In Florida, police are waging a war on black bicycle riders, investigators say

For the past decade, Tampa police have enforced a “stop and frisk” style policy that aggressively and disproportionately targets the city’s poor, black residents who ride bicycles, according to a Tampa Bay Times investigation published Friday.

Cyclists can be stopped and ticketed for having a missing tail light, baggy clothing, pedaling through a high-crime neighborhood or not having their hands on the handlebars, which is no longer illegal, according to the Times.

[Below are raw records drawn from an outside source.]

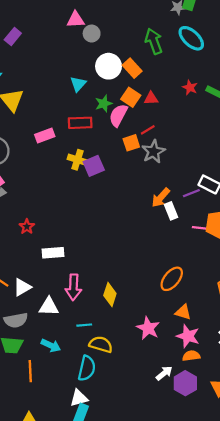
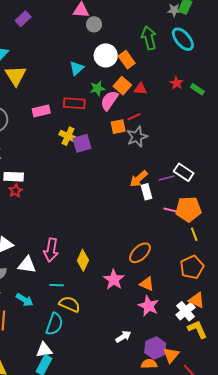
white rectangle: (53, 253) -> (14, 177), moved
pink star: (148, 328) -> (114, 280), moved
orange semicircle: (191, 356) -> (149, 364), moved
purple hexagon: (185, 383) -> (155, 348), moved

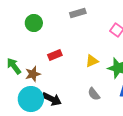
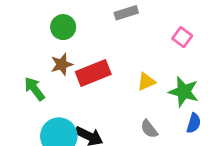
red rectangle: (55, 55) -> (93, 73), size x1.6
brown star: (33, 74) -> (62, 64), moved

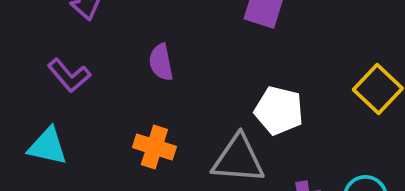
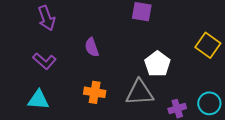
white pentagon: (279, 111) -> (157, 64), turned 30

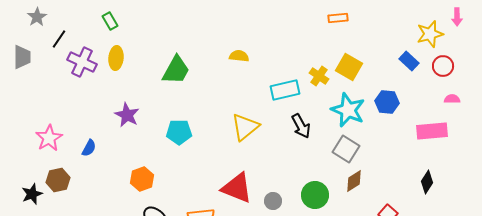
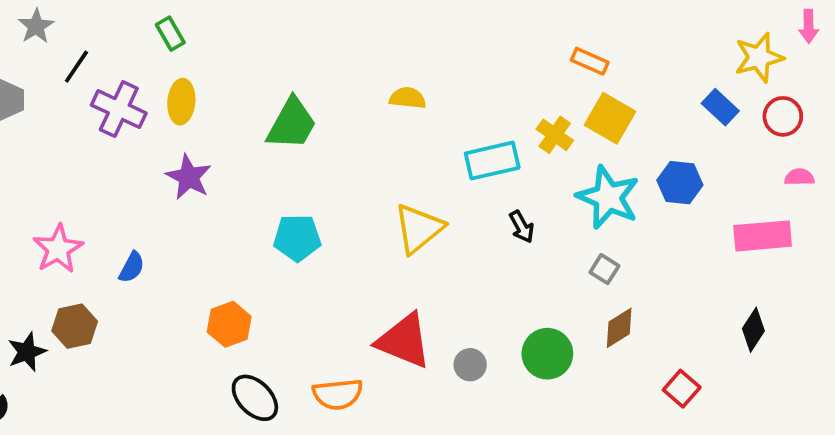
orange rectangle: (338, 18) -> (590, 61), moved, turned 30
purple star: (127, 115) -> (189, 177), moved
black arrow: (301, 126) -> (522, 227), size x0.7
gray square: (346, 149) -> (604, 269), size x0.6

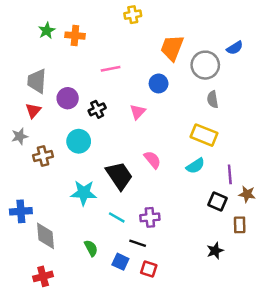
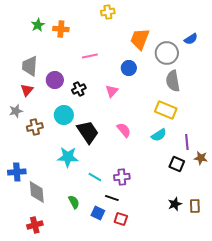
gray semicircle: (213, 99) -> (173, 81), size x1.5
black trapezoid: (119, 176) -> (88, 132), moved
brown rectangle: (240, 225) -> (195, 206), moved

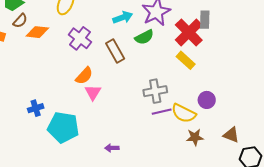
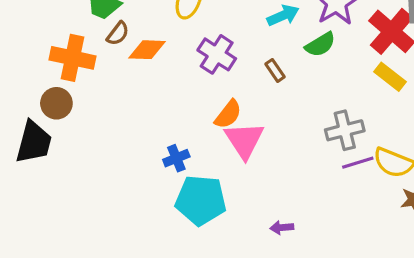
brown rectangle: (115, 51) -> (275, 70), size x0.6
pink triangle: (93, 92) -> (244, 140), size x1.5
blue cross: (36, 108) -> (176, 158), moved

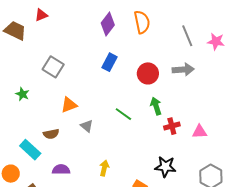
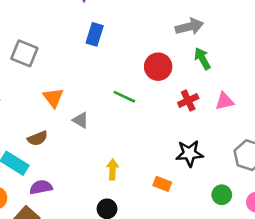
red circle: (148, 73) -> (158, 67), moved
orange triangle: (69, 105) -> (53, 98), turned -36
green arrow: (156, 106) -> (202, 59), moved
purple semicircle: (61, 170) -> (41, 187), moved

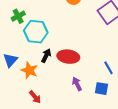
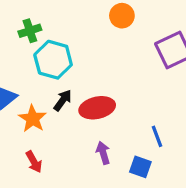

“It’s always the light, or to run your VIN number,” said 31-year-old Anthony Gilbert told the Times. “‘Let’s have your ID. Just stand in front of my cruiser.’ Now you’re being humiliated. Your friend’s riding by. Your reverend might be riding by. Now, you’ve got to go to church. The pastor’s going to be like, ‘What happened, son?’ ”

Of the 10,000 bicycle tickets issued by Tampa police in the past dozen years, the newspaper found that black cyclists received 79 percent of those citations, despite making up less than a quarter of the city’s population.

In the last three years alone, the Times reported, police have issued 2,504 bike tickets, which is more than Jacksonville, Miami, St. Petersburg and Orlando combined.

Police have stopped some riders, the paper reported, more than a dozen times and, at least one individual has been ticketed three times in a single day.

“If it’s not racial profiling, what is it?” Joyce Hamilton Henry, director of advocacy for ACLU of Florida, told the Times.

Critics might call it “biking while black,” but police, the paper reported, have another name for it: proactive policing.

“Instead of waiting to respond to 911 calls, officers now look for ways to initiate contact with potential lawbreakers and head off crime before it happens,” the Times wrote.

“This is not a coincidence,” said Police Chief Jane Castor told the Times. “Many individuals receiving bike citations are involved in criminal activity.”

And yet, the paper found, the vast majority of bike stops that resulted in a ticket found no illegal activity and “only 20 percent of adults ticketed last year were arrested.”

In 2007, the Times reported, police cracked down on bike riders during a mission they called “Bicycle Bliztkrieg.”

According to a department memo obtained by the Times, law enforcement’s goal was “to aggressively enforce bicycle infractions … where there has been increased criminal activity.”

The idea outlined in the memo, according to the Times, was that stopping people on bikes, especially after dark, would bring officers face-to-face with “potential criminals, thus opening more avenues to make arrests and clear the streets of the subjects that are committing the crimes.”

“You almost roll your eyes when you read the reports,” Circuit Judge Tracy Sheehan told the Times. “Oh no, another bike stop, another kid riding on the handlebars, here we go. And certainly, we have laws and we should all follow the law, but it occurred to me the stops were all occurring in certain neighborhoods and with certain children, and not in my neighborhood, and not with the white kids.”

The Times spoke to multiple lawful Tampa residents who have been harassed by officers for riding a bike, such as this  one:

Then there was Alphonso Lee King, ordered to remove a bag of food and a lock from his bicycle so an officer could confiscate it “due to the fact the bicycle is worth over $500,” the officer wrote, “and King was not able to produce any type of documentation that he bought the bike legally.”

King said he and his brother, a scrapper, found the bike frame in a Dumpster and assembled it from parts. The bike was the only way he could get around after getting out of prison last summer for dealing drugs.

Tampa police impounded it for 90 days, advertising it as “found” property, even though it had not been reported stolen.

In recent years, the Times notes, police departments have been punished when proactive policing becomes discriminatory. In 2013, as U.S. District Court judge for the Southern District of New York, ruled that New York City’s “stop and frisk” policy violated the 14th Amendment’s promise of equal protection.

This year, after a prolonged investigation of the Ferguson Mo., police department, the U.S. Justice Department issued a report concluding that “nearly every aspect of Ferguson’s law enforcement system” impacted African Americans disproportionately.

Despite being one of the department’s “highest ticketing years,” bike crashes and bike thefts both increased significantly in 2013, according to the Times.

“We continue to believe that our enforcement practices have reduced crime in Tampa,” Castor told the Times.

But some local officials, like Circuit Judge Rex Barbas, are openly questioning the policy, according to the Times. Barbas told the Times he spent three years hearing juvenile cases and could remember a single white kid being issued a bike citation.

“We’d like to think we can all go about our lives without intrusion, without anybody looking in our pockets,” Judge Sheehan told the Times. “If we’re all going to take a hard approach on bike riding without lights, then let’s do it across the city and across the county.”